The product is the promo if the bettor can’t get that product elsewhere. Which is true for bettors who have been limited, but irrelevant for most recreational bettors. Likewise, “the price is the promo” is true if bettors understand the value of finding a better price by shopping around. Again, the overwhelming majority have yet to make that evolutionary leap in their understanding.
How Sharp Sportsbooks can Compete for Perceived Value
Sharp sportsbooks need a blend of sharp bettors to shape their lines and wannabe sharp bettors to bet into their sharp lines. As a result, sharp sportsbooks also need to play the perceived value game. Some operators are doing so with a combination of education and innovation. Not surprisingly, the innovation is coming from the most innovative betting concepts available in the U.S. market, the sports betting exchanges.
Both Sporttrade and Prophet Betting Exchange have leaned heavily into advising bettors how to turn recreational sportsbook promotions into guaranteed profits via arbitrage. That alone is nothing innovative. However, the way they do it is the convergence of plus-EV, minus-EV, and PV.
The recreational sportsbook offers something plus-EV, Prophet or Sporttrade then offers the user the ability to bet the other side and lock in a profit which the user sees as PV. In actuality, the Prophet or Sporttrade side is typically slightly minus-EV. The overall result is plus-EV, but it allows the low-margin exchange to share some of the plus-EV with the bettor while also educating the consumer that the price is the promo at the exchange. Very smart.
Prophet is also tracking the bettors amount saved over time by comparing the price they got on the exchange with the price available at most sportsbooks. This is another good way of quantifying the perceived value that bettors get using an exchange. In talking with Sporttrade’s Alex Kane, I know they’ve considered implementing similar features. It drives home the value of line shopping and helps progress bettors along that evolutionary step.

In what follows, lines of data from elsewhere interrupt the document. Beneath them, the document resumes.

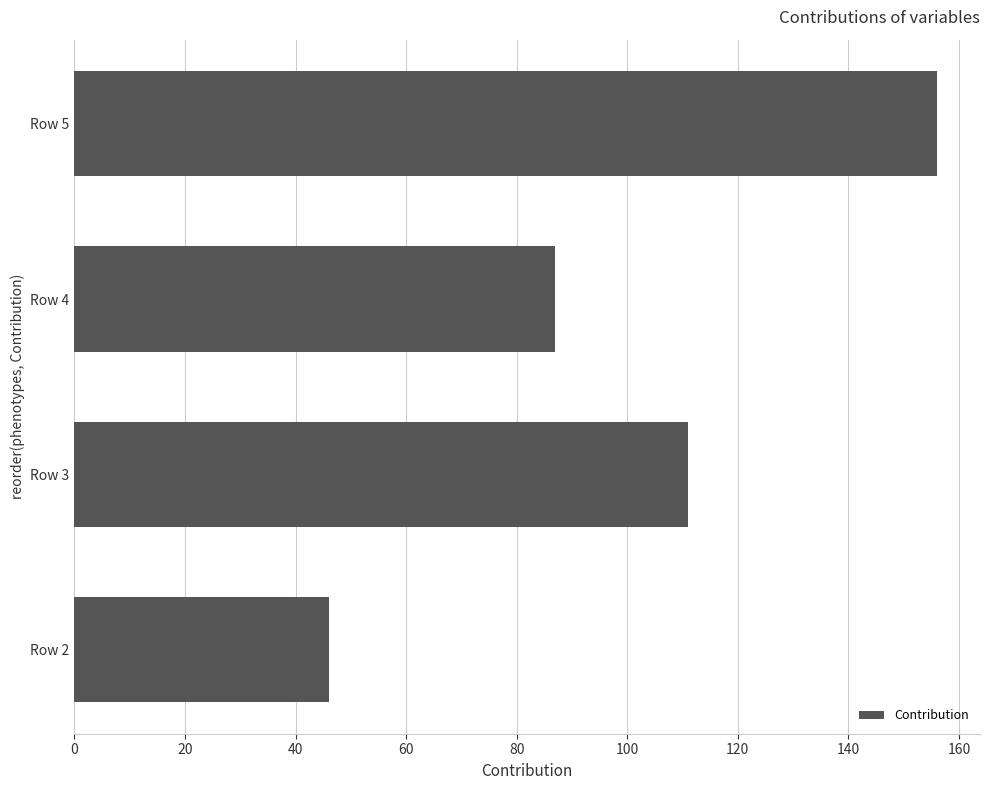

Rank the categories by value from highest to lowest.

Row 5, Row 3, Row 4, Row 2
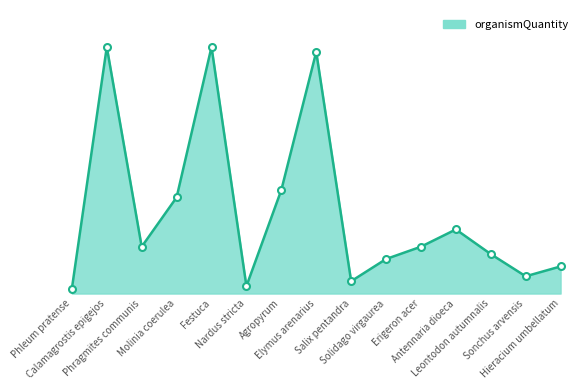

Does the chart have visible grid lines?

No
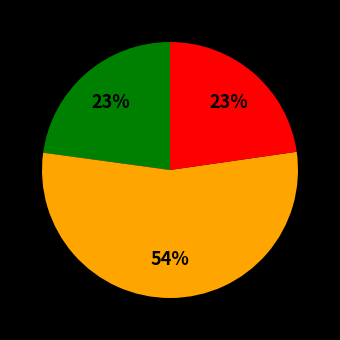

Does any single category account for the majority?

Yes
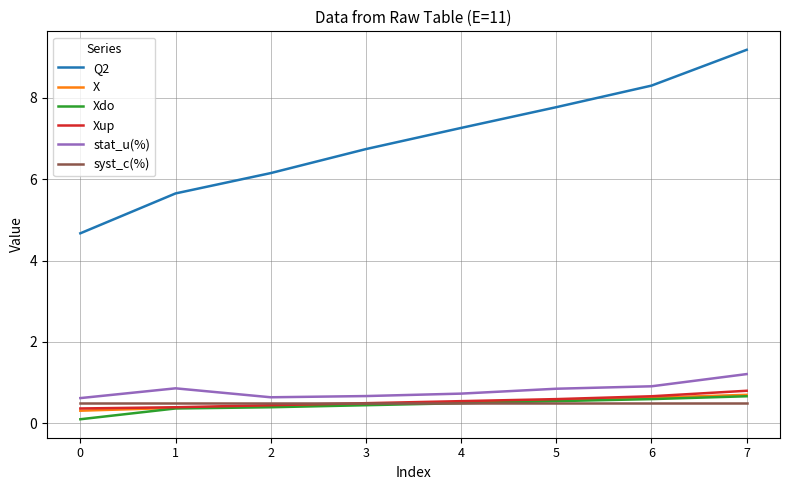

What is the lowest value of the Q2 series?

4.7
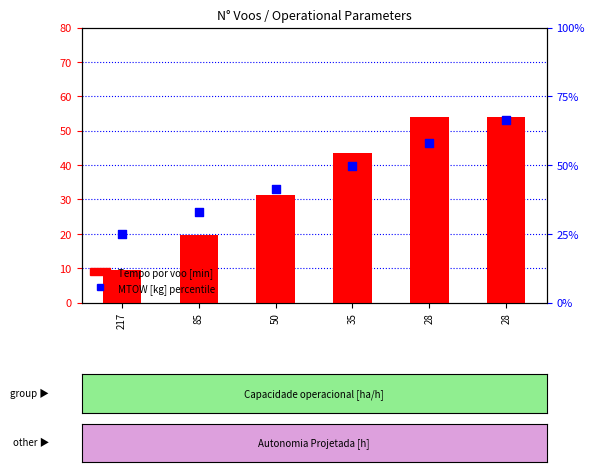

Which series reaches the maximum Y coordinate?

MTOW [kg] (scaled)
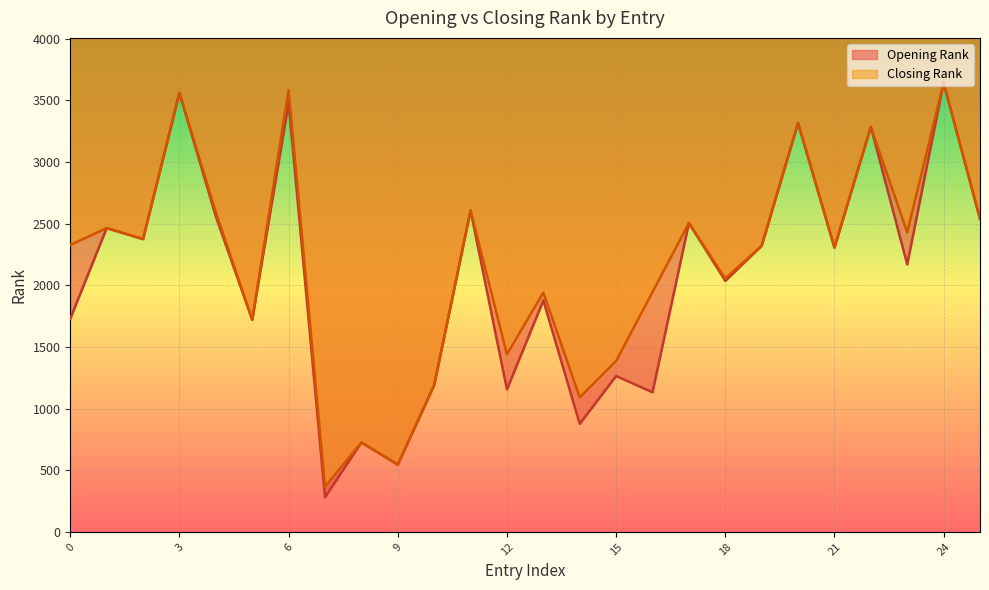

At which category does Closing Rank reach its first local peak?

1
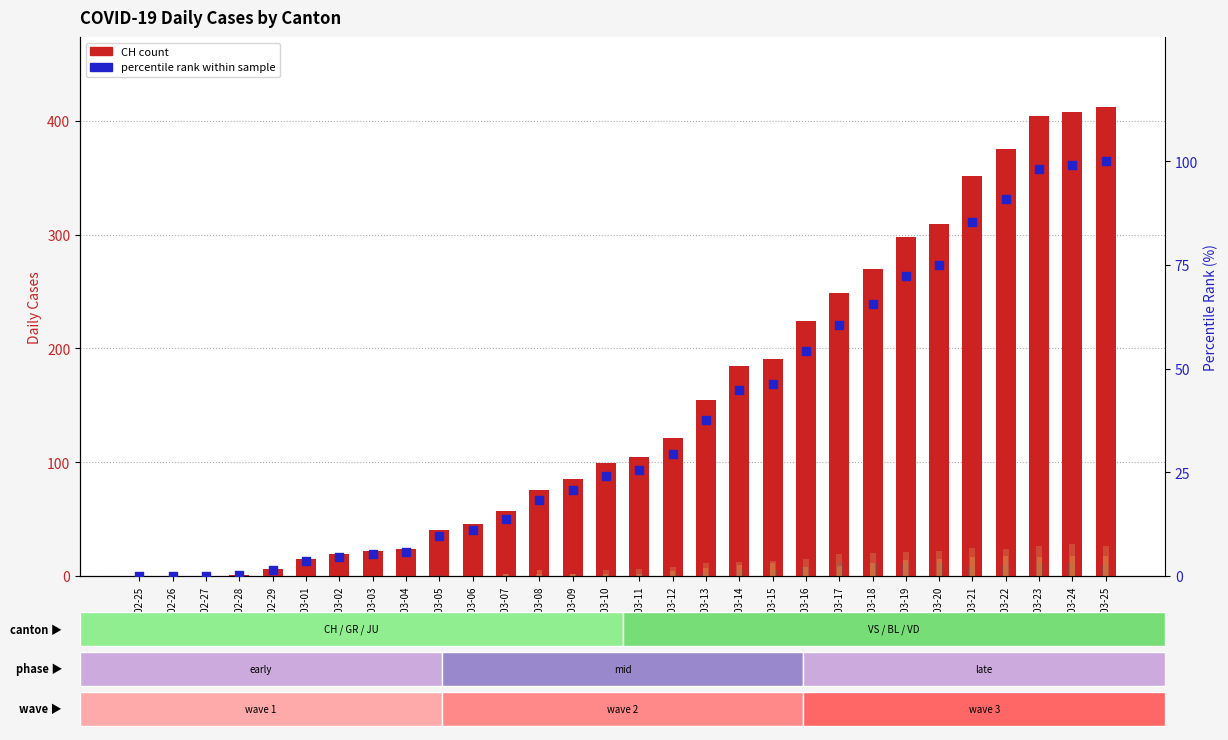

Which series has the widest spread of Y values?

CH (count)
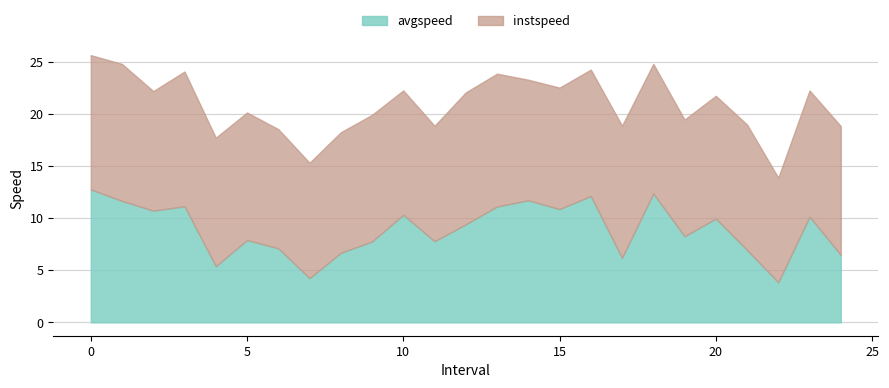

Which series has the largest total across all categories?

instspeed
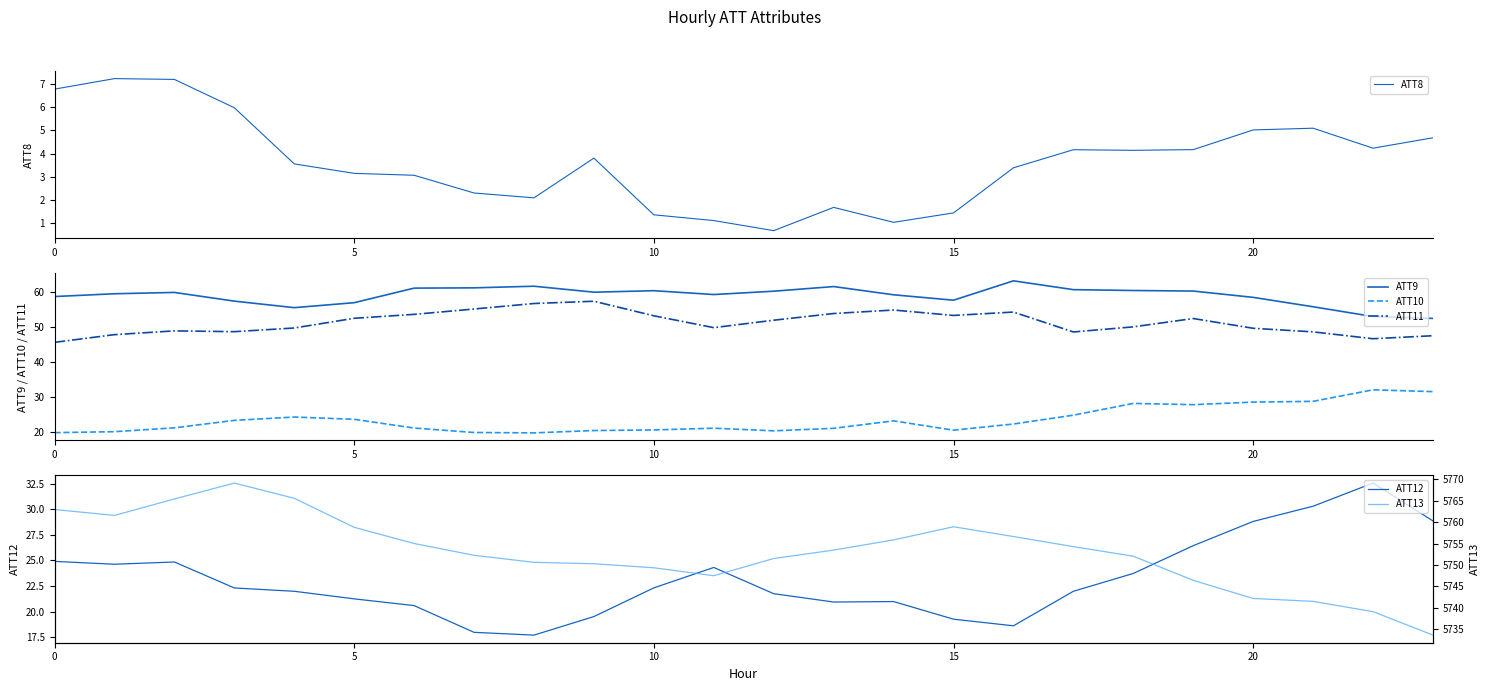

What is the approximate value of ATT9 at 22?

53.1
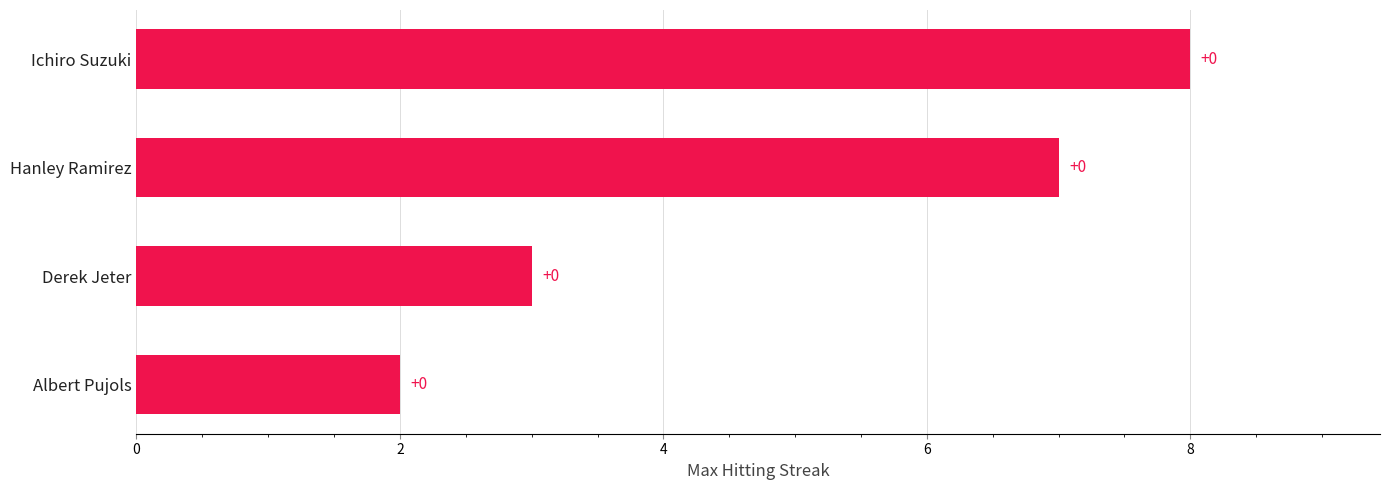

How many values are between 3 and 8?

3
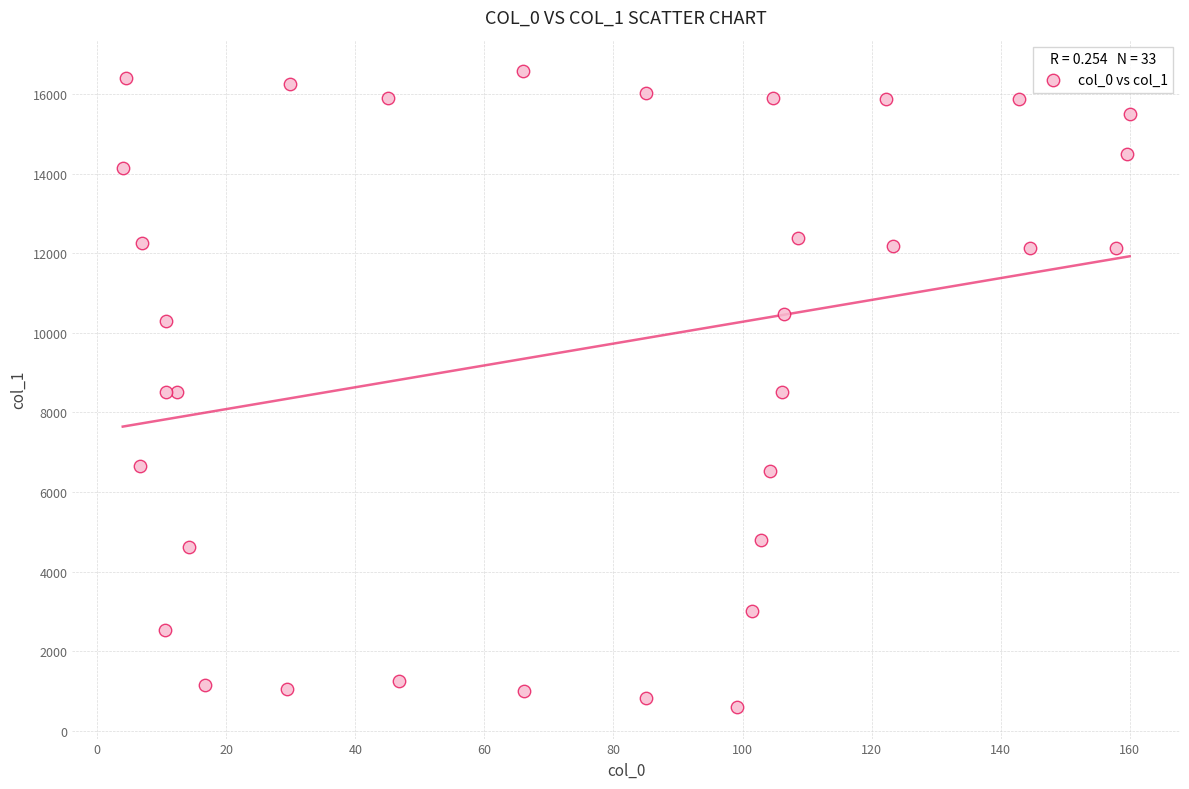

What is the range of Y values (max minus min)?

15963.0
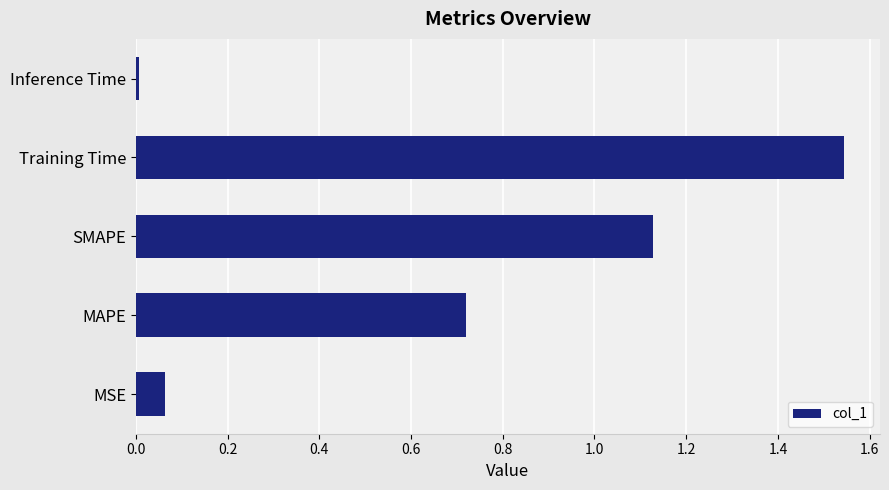

Is it true that the value at SMAPE is 0.8?

False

How to Protect Yourself Against Fake PV
I’ve long held that the single sharpest thing you can do as a bettor is to line shop. Just line shopping will help protect you from being duped by fake perceived value. Often you can quickly tell an odds boost isn’t that much of a boost by seeing what the price is at other sportsbooks. Using an odds screen, like the one here at Unabated, can be a valuable resource.
Next, you need to focus on calculating the EV rather than accepting the PV offered to you. Sportsbooks love to give you PV disguised inside a same game parlay. The black box nature of SGP’s with their hidden correlation effects can be tough to quantify in terms of EV. However, for other featured parlays that seem to dictate PV, use tools such as the vig-removal tool and odds converter calculators at Unabated to price out the EV by multiplying each leg together..
Lastly, understand the effects of variance in both minus-EV and plus-EV wagers. Variance can be damaging to an under-bankrolled bettor. If you’re focusing on growing your bankroll, look for EV without major swings in results.
Congratulations, combined with an understanding of EV and AV, your knowledge of spotting and evaluating PV will serve you well in being a more discerning bettor.